During the argument, liberal Justice Stephen Breyer argued against unleashing nonprofit ideological groups and corporations, while conservative Antonin Scalia argued in favor of unleashing all corporations by pointing to supposed flaws in the compromise suggested by Stevens. Neither was persuasive.
Breyer warned that nonprofit ideological corporations -- many of which accept business contributions -- would be used as conduits for business spending on elections. But the law requires groups to put business contributions into segregated accounts in the event that the Wellstone amendment is struck down, so any "conduit" problem would be easy to police.
Scalia stressed that even if nonprofits were exempted, the ban on election spending by business corporations would be "vastly overbroad" because the great majority of them have only one or a few stockholders who would have to consent to any election spending. But, as Kagan pointed out, such stockholders can spend what they wish individually and have no need to do so through their corporations.
In arguing against a broad decision unleashing business corporations, I don't mean to endorse the alarmist rhetoric of the many liberals who warn that such a decision would swamp our elections under a deluge of corrupting corporate dollars.
After all, no such deluge appears to have materialized in at least 26 states, including California, that already allow businesses to spend money supporting and opposing candidates for state offices -- a strategy that many businesses are wary of, lest they make enemies as well as friends.
Advocates of unleashing all corporations also point out that the current ban sits somewhat awkwardly alongside the congressionally conferred (and, I think, constitutionally mandated) license enjoyed by media corporations -- including General Electric's NBC and Disney's ABC -- to spend whatever they please on election advocacy.
Still, unleashing all business corporations might enhance their political power in unhealthy ways.
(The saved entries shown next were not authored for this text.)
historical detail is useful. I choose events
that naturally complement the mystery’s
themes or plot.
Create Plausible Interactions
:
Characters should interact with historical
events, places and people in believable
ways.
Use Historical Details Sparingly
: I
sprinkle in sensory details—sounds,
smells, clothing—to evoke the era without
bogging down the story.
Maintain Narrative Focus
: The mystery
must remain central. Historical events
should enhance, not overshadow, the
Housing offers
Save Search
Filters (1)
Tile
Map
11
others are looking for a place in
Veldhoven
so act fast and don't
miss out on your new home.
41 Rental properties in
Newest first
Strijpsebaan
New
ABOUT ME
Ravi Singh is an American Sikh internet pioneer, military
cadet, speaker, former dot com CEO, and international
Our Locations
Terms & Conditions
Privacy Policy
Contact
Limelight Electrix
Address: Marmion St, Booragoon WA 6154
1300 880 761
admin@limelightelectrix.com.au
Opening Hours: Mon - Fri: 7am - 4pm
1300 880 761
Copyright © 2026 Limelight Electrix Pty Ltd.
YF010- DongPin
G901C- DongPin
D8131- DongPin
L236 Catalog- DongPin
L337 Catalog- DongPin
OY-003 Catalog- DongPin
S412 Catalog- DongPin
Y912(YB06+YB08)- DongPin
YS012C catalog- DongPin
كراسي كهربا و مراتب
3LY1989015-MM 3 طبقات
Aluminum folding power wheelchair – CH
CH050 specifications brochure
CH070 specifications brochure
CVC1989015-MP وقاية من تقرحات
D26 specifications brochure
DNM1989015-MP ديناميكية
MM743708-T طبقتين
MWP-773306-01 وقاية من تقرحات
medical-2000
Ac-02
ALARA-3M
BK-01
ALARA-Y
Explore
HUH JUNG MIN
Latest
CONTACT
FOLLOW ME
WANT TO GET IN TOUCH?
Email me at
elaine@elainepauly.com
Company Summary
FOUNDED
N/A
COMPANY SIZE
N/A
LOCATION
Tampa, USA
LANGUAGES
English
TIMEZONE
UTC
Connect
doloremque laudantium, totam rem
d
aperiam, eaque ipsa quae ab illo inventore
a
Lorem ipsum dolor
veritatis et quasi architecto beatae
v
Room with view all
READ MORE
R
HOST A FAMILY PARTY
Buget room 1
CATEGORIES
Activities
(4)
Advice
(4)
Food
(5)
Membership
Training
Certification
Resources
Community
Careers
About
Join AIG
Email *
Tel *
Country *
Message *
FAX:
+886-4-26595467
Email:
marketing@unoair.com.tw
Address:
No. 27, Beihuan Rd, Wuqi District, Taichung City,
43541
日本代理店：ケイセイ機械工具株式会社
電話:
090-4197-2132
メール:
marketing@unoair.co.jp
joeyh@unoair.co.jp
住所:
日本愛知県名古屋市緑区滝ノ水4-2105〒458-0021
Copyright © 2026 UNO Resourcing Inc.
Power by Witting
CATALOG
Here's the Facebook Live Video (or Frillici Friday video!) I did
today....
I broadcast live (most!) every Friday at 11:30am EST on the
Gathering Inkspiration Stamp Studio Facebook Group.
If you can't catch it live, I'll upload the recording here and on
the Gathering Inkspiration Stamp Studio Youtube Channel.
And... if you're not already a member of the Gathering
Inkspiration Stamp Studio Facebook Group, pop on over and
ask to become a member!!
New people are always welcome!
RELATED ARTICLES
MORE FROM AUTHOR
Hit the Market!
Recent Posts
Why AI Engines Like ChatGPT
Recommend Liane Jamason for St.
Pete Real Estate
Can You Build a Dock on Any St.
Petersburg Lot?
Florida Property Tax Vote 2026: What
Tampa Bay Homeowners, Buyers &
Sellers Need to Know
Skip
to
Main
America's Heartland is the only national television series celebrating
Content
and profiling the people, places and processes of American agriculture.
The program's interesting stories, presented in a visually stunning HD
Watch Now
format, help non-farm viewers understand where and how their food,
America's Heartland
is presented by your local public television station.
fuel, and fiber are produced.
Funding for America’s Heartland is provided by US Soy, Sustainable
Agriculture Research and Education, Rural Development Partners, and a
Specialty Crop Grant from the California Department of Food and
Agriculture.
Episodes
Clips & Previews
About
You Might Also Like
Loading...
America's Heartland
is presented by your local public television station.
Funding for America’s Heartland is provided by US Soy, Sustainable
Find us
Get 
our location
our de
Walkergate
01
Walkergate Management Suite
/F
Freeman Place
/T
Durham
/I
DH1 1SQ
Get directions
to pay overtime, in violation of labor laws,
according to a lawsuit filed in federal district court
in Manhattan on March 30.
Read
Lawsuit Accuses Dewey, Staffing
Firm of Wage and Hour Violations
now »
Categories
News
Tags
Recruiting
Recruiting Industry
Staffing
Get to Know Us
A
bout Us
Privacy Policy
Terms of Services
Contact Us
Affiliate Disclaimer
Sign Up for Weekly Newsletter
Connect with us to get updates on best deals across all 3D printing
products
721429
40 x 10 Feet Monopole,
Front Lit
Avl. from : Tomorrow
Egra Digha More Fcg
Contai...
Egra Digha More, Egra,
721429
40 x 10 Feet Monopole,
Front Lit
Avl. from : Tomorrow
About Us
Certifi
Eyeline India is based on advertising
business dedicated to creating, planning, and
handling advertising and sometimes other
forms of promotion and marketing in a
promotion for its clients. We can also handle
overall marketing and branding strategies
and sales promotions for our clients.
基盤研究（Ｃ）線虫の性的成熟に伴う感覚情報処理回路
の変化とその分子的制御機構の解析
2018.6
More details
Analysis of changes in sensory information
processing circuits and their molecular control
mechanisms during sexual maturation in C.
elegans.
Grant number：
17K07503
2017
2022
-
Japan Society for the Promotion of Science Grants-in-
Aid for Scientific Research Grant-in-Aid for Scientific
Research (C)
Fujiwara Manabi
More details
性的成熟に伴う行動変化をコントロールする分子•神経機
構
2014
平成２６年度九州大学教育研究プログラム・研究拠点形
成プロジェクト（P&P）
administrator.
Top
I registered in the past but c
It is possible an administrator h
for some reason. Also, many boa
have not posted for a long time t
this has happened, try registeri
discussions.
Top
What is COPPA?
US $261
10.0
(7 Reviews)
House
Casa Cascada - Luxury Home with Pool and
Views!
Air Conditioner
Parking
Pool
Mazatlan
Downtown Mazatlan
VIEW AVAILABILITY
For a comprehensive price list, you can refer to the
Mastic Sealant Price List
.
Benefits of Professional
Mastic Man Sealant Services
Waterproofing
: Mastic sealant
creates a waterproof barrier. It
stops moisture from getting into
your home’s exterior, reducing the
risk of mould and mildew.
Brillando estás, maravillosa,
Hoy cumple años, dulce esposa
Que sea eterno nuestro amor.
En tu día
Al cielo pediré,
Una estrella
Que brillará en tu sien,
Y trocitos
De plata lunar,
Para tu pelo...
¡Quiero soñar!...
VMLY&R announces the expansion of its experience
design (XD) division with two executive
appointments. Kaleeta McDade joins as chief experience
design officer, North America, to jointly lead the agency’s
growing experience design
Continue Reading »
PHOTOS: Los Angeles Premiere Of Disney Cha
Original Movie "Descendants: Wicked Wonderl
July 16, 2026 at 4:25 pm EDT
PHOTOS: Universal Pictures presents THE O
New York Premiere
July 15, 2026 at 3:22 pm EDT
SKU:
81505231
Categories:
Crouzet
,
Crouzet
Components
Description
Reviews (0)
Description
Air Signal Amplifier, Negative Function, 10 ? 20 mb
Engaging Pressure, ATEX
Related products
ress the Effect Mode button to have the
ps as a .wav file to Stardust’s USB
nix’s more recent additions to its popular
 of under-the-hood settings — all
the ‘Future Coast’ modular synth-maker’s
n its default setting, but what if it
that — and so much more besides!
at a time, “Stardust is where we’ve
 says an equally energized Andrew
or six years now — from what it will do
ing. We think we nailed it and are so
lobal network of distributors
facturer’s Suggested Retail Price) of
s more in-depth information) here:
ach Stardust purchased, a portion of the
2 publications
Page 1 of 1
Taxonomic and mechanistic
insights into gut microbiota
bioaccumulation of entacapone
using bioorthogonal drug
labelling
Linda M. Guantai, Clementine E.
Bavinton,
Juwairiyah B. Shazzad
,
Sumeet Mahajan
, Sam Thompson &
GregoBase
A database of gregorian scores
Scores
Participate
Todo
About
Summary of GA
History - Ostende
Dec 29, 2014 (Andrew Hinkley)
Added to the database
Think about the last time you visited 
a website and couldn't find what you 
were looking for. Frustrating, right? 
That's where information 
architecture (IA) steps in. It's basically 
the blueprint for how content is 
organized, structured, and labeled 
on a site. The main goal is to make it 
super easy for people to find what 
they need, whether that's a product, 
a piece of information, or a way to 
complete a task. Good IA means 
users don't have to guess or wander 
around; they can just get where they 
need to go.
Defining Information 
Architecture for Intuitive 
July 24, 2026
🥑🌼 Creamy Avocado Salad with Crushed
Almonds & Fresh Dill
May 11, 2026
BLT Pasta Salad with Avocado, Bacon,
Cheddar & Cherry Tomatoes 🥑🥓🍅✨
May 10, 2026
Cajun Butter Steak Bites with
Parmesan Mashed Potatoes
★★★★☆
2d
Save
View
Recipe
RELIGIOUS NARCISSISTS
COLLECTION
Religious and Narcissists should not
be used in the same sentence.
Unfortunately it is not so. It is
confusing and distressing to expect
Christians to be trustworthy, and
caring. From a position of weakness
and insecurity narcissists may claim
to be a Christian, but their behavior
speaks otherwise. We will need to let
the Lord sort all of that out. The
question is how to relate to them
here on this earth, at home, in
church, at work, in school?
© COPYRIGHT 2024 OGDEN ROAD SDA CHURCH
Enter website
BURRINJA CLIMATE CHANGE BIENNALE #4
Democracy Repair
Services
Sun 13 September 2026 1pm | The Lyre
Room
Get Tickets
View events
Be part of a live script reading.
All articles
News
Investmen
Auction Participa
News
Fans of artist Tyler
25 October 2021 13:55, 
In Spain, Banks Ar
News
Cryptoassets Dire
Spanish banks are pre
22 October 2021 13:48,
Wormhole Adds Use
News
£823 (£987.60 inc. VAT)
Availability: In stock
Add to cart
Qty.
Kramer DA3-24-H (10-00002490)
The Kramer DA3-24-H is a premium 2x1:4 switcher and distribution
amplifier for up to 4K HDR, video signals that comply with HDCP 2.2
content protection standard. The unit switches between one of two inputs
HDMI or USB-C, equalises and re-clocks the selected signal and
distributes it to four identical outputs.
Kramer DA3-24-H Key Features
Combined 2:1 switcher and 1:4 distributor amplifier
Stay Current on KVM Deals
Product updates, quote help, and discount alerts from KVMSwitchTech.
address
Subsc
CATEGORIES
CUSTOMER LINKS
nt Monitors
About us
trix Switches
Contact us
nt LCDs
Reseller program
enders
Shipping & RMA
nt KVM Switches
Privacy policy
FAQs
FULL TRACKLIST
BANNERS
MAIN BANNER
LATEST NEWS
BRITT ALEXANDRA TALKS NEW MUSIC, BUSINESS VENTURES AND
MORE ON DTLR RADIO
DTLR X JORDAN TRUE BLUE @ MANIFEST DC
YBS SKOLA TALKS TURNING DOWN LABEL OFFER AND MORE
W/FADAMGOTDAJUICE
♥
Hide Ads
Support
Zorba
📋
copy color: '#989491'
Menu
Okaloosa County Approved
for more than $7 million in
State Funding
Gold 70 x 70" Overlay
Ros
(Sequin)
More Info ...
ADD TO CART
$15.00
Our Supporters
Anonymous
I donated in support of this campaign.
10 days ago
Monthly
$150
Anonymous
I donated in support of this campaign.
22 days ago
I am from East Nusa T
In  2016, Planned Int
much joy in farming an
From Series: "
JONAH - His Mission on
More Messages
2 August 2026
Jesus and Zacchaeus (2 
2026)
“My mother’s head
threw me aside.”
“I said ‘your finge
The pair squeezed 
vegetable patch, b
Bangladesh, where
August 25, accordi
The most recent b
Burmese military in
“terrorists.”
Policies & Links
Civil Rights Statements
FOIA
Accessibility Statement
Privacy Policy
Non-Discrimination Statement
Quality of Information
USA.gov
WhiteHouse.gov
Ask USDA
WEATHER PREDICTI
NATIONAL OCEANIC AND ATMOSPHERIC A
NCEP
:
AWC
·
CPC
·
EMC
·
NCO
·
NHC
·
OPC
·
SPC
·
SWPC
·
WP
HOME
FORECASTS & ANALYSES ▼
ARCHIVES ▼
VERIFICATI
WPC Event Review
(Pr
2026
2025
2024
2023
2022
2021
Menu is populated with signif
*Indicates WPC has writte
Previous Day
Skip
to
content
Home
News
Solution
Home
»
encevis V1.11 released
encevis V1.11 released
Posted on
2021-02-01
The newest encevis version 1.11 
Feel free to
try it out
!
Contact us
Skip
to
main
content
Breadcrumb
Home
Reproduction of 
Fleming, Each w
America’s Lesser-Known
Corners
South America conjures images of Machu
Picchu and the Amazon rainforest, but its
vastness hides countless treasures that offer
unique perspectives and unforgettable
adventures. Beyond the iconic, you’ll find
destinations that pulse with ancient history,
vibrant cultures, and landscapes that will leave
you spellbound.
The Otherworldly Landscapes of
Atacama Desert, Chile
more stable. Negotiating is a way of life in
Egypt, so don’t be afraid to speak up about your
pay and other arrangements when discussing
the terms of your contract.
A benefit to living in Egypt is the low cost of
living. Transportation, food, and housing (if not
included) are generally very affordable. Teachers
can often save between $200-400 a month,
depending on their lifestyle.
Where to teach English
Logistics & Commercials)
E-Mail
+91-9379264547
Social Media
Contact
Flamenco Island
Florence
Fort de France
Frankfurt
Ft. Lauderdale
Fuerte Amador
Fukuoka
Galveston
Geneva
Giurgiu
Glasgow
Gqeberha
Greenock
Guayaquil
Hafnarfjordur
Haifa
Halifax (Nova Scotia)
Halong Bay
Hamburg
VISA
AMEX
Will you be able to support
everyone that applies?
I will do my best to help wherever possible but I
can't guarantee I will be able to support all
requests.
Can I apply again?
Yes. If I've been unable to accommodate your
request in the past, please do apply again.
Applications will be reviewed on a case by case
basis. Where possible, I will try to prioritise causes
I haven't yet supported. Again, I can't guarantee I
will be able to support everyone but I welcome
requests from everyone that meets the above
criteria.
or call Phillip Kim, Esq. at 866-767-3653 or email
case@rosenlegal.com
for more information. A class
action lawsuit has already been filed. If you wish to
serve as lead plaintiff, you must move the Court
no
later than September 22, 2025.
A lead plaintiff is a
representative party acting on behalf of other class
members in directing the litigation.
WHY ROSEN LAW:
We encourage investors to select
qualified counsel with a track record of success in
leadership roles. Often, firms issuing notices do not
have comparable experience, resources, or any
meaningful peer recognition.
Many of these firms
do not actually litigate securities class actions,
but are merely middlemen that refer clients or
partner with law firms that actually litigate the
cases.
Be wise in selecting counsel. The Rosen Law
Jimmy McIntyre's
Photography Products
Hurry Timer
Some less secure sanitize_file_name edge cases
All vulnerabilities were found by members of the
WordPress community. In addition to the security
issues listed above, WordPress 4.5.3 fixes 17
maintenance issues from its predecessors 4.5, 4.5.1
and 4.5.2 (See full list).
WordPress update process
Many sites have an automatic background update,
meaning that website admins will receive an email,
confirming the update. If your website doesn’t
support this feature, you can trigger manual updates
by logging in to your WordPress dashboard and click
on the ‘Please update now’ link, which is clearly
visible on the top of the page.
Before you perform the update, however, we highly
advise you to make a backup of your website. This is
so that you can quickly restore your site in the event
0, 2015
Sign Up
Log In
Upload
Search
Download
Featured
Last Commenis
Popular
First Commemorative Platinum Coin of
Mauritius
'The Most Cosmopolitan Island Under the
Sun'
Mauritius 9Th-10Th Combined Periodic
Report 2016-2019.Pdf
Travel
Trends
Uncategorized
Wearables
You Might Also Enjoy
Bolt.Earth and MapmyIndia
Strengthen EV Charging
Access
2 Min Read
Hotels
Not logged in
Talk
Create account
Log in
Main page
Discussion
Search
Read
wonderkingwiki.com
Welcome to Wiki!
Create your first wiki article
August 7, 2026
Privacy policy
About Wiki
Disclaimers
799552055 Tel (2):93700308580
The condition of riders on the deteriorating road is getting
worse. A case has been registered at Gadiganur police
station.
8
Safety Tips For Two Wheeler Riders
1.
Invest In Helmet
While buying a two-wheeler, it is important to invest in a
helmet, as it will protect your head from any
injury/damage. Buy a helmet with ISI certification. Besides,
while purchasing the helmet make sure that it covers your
And it would look a lot like judicial activism for the more conservative justices to ram through, for no good reason, a 5-4 decision smashing a cornerstone of campaign finance law; overruling precedents that date to 2003 and 1990; and brushing aside congressional concerns about corruption and its appearance -- all in a case that does not even involve a business corporation.
"If Chief Justice Roberts takes that road, his paeans to judicial modesty and unanimity would appear hollow," Jeffrey Rosen, a leading legal journalist who is also a George Washington University law professor, wrote in a September 12 op-ed in The New York Times.
The 54-year-old Roberts seemed to show judicial statesmanship (or so my June 27 column argued) in leading his colleagues to a narrow but near-unanimous decision in June sidestepping an apocalyptic conservative-liberal clash over the constitutionality of a major provision of the Voting Rights Act. He could show statesmanship here, too. Justice Stevens, whose 89-year-old mind seems as nimble as ever, has pointed the way.
This article appears in the September 19, 2009, edition of National Journal Magazine.